Our Take
Sagie nails the core problem: founders mistake exceptional talent acquisitions for the M&A baseline when most deals still price on commercial fundamentals.
Why it matters
AI companies raised at inflated valuations now face buyers who ignore funding history and focus on revenue quality. The gap between founder expectations and M&A reality is widening as the market matures.
Do this week
Founders: audit your revenue run rate against your last funding valuation this week so you can set realistic exit expectations before starting M&A conversations.
Three patterns doom AI M&A before talks begin
Strategic adviser Itay Sagie walked away from a recent deal with a four-year-old AI company that raised $10 million at a $40 million valuation despite having no revenue. The founder wanted an exit above that previous valuation, but Sagie identified this as a common misalignment between founder expectations and M&A reality.
Sagie outlined three failure patterns he sees repeatedly. First, founders pitch potential while buyers evaluate demonstrated results. Technology and vision matter, but they need revenue quality, growth metrics, and clear integration paths to support them. Second, founders anchor on headline deals like Microsoft's $650 million Inflection AI talent acquisition, treating rare outliers as market benchmarks. Third, previous funding rounds create valuation floors in founders' minds, but buyers ignore funding history and focus on current performance and strategic synergies.
The Inflection deal represents a specific structure where Microsoft licensed technology while hiring most of the team. Amazon and Google have executed similar AI talent acquisitions, but these remain exceptional rather than standard M&A practice.
Revenue fundamentals still drive most transactions
The disconnect stems from AI's funding environment over the past two years. Companies raised significant rounds on pure potential, creating valuation expectations that commercial progress hasn't matched. When founders assume their next exit should build on previous funding valuations, they misunderstand how acquirers actually price deals.
Buyers evaluate current traction, growth trajectory, and how easily the target integrates into their existing systems. They don't factor in what investors previously paid or what the technology might achieve under different circumstances. This creates unbridgeable gaps in M&A negotiations when founders haven't grown into their earlier valuations.

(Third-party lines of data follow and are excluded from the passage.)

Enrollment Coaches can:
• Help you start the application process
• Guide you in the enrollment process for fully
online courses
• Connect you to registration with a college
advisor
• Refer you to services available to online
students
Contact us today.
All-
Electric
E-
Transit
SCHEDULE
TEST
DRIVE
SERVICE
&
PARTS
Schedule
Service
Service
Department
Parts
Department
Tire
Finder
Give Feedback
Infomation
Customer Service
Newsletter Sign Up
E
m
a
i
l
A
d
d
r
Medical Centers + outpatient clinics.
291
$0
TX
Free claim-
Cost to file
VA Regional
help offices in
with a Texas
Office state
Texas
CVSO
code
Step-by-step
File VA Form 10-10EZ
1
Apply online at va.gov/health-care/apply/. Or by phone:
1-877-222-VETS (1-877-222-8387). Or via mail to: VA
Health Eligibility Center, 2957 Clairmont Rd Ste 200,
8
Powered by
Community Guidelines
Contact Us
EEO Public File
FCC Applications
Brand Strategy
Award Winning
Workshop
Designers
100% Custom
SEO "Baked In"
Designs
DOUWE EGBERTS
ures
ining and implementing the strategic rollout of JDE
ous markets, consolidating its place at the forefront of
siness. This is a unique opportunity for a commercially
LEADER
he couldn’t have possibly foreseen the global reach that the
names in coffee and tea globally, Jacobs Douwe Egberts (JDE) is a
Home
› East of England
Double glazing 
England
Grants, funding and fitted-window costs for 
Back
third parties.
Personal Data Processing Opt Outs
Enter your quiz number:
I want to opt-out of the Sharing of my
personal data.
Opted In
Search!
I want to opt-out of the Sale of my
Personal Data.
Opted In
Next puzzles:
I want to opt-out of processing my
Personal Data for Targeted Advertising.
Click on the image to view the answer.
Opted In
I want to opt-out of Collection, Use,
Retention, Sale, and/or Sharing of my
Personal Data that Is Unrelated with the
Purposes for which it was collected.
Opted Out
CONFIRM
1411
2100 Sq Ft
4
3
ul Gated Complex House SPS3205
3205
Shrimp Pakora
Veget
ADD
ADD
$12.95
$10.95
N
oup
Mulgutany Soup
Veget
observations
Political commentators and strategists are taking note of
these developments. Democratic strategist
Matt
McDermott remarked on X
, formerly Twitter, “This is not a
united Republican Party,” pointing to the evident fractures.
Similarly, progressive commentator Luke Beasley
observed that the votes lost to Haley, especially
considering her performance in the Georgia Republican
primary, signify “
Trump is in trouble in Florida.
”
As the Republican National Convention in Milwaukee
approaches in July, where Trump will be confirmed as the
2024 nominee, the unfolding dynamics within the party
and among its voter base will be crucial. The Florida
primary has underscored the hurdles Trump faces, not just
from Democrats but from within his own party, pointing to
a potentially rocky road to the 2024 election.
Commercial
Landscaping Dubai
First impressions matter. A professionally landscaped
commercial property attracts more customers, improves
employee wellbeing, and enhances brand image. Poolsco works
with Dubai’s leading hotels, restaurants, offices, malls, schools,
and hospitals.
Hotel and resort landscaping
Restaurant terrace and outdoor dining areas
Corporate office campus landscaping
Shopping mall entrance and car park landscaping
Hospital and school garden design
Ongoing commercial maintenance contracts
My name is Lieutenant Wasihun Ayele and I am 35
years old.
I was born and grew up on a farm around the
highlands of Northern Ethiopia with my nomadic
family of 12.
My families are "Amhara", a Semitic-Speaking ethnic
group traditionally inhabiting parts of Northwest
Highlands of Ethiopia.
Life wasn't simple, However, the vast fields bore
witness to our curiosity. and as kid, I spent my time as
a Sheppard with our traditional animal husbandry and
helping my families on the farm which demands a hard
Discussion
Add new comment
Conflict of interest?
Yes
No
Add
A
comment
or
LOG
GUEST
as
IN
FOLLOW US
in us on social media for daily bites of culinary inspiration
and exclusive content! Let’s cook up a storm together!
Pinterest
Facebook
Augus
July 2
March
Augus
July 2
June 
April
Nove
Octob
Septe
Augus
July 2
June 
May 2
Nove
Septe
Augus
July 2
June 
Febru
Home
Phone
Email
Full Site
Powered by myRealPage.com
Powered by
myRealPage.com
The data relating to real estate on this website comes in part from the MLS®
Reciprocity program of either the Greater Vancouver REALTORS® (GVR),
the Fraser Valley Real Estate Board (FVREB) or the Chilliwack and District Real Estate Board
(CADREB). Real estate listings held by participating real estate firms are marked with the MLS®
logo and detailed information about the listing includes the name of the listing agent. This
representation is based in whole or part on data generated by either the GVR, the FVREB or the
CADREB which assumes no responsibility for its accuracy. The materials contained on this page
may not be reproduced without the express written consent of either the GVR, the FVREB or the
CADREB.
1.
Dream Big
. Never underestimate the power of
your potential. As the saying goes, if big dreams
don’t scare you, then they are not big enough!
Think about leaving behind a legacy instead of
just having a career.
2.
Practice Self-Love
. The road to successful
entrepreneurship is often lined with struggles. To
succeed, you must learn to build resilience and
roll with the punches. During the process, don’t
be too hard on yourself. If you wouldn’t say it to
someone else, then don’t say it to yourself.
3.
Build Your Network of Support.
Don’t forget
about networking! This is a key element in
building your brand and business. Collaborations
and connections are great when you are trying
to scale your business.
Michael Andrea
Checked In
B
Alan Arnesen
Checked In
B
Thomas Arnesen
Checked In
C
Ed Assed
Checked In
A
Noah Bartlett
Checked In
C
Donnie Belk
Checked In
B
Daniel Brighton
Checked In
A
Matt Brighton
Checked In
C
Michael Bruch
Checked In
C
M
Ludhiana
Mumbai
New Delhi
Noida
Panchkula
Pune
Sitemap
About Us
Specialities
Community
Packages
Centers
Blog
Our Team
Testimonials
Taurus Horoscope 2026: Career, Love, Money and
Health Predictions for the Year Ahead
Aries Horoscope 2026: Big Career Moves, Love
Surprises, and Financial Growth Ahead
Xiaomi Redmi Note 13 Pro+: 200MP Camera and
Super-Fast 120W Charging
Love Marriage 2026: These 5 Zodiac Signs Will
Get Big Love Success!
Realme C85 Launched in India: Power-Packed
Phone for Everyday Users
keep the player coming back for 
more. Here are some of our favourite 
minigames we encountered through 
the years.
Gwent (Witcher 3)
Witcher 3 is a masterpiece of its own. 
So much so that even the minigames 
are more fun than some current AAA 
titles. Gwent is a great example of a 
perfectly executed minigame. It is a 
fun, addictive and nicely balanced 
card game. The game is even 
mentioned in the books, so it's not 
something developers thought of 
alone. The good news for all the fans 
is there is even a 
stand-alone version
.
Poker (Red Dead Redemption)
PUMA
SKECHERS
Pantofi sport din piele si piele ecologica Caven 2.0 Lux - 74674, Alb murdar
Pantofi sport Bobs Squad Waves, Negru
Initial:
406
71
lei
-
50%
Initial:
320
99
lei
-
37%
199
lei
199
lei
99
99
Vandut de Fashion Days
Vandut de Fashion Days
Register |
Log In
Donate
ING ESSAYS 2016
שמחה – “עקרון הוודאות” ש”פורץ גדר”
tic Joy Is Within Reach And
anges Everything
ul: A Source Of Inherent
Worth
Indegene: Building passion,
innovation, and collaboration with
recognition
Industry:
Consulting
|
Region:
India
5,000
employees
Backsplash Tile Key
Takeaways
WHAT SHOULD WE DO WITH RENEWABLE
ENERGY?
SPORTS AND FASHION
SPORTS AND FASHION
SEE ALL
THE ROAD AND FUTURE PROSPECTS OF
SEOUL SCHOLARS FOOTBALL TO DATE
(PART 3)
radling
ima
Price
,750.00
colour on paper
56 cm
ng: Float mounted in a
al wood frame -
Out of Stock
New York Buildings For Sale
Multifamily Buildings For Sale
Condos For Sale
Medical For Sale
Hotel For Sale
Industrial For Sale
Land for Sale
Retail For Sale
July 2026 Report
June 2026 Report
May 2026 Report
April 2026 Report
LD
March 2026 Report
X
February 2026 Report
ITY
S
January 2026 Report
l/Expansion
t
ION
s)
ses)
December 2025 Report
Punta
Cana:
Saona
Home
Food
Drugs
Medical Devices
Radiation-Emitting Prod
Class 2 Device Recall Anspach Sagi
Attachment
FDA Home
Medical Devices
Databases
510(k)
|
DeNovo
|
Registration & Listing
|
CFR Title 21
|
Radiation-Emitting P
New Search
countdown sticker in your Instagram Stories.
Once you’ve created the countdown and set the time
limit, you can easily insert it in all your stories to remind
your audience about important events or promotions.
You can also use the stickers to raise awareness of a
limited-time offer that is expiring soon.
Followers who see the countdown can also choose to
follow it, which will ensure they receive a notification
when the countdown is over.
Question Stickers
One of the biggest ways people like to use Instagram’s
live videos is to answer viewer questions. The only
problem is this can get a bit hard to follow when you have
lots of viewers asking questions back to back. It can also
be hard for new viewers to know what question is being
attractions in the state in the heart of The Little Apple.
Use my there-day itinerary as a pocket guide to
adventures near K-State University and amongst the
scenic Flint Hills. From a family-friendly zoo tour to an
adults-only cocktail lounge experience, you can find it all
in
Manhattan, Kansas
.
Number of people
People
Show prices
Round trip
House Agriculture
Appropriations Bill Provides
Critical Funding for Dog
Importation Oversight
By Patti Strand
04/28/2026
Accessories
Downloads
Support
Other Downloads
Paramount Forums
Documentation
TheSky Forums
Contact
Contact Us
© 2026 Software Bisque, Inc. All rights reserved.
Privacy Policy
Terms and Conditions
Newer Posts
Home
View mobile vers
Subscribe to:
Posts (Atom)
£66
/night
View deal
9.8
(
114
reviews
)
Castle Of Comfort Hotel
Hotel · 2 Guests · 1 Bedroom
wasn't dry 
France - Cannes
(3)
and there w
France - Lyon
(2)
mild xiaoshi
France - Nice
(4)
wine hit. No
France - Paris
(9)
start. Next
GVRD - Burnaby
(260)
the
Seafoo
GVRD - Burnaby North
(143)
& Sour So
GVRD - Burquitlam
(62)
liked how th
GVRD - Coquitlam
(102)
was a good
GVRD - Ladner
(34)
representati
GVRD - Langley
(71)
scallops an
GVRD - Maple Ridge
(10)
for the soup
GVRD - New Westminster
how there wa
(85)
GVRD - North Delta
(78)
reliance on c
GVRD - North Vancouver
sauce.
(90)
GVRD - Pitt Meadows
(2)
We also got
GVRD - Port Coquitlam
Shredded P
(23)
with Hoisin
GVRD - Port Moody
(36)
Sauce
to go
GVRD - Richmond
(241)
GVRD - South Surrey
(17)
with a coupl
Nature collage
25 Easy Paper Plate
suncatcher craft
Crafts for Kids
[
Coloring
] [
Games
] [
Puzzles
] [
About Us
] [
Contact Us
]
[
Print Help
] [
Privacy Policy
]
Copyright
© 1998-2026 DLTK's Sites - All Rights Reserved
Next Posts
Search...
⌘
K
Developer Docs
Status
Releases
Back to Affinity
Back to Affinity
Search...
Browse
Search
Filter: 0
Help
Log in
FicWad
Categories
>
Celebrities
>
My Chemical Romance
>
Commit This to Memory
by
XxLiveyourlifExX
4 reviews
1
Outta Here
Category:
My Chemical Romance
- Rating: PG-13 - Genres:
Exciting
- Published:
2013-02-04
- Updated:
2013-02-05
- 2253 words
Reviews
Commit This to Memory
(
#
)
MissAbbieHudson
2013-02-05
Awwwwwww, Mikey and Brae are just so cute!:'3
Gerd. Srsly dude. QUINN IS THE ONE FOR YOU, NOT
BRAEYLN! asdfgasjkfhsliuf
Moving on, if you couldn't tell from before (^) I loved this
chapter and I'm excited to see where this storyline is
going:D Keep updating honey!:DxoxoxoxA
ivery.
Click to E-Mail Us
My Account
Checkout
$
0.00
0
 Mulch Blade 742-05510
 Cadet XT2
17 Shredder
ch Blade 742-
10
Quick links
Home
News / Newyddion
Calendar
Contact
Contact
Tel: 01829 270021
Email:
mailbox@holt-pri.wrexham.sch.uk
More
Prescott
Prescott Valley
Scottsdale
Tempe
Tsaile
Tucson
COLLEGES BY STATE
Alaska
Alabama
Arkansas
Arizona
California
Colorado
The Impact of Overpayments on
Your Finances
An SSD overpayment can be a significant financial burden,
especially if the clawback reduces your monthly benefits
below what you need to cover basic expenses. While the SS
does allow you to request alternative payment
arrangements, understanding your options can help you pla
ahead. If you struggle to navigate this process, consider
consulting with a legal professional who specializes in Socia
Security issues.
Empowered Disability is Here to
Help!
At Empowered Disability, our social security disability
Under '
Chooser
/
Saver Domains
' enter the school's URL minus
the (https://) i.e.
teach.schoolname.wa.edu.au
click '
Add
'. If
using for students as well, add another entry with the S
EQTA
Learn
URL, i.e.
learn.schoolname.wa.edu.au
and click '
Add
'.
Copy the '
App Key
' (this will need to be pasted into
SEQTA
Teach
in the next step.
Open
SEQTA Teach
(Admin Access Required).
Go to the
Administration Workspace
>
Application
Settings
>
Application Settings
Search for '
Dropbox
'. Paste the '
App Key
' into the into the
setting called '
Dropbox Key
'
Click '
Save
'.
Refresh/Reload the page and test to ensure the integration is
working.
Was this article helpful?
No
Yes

The rare talent acquisition deals generate headlines precisely because they're unusual. Microsoft, Amazon, and Google can execute these structures because they're acquiring specific technical teams and IP for strategic purposes, not typical commercial acquisitions.
Price deals on demonstrated value, not funding history
Founders approaching M&A need honest assessments of their commercial progress relative to their last funding round. If revenue hasn't grown into previous valuations, that gap needs addressing before starting acquisition discussions. Focus M&A positioning on proven metrics: revenue quality, customer retention, and clear integration benefits for the buyer.
For acquirers, the pattern suggests opportunities to find quality teams at reasonable valuations as the market corrects. Companies that raised at inflated valuations but built solid technology may become available at prices that reflect commercial reality rather than funding history.
The key insight applies broadly: exceptional deals make poor baselines for setting expectations. Most M&A transactions, even in hot sectors like AI, still price on fundamental business metrics rather than strategic premiums.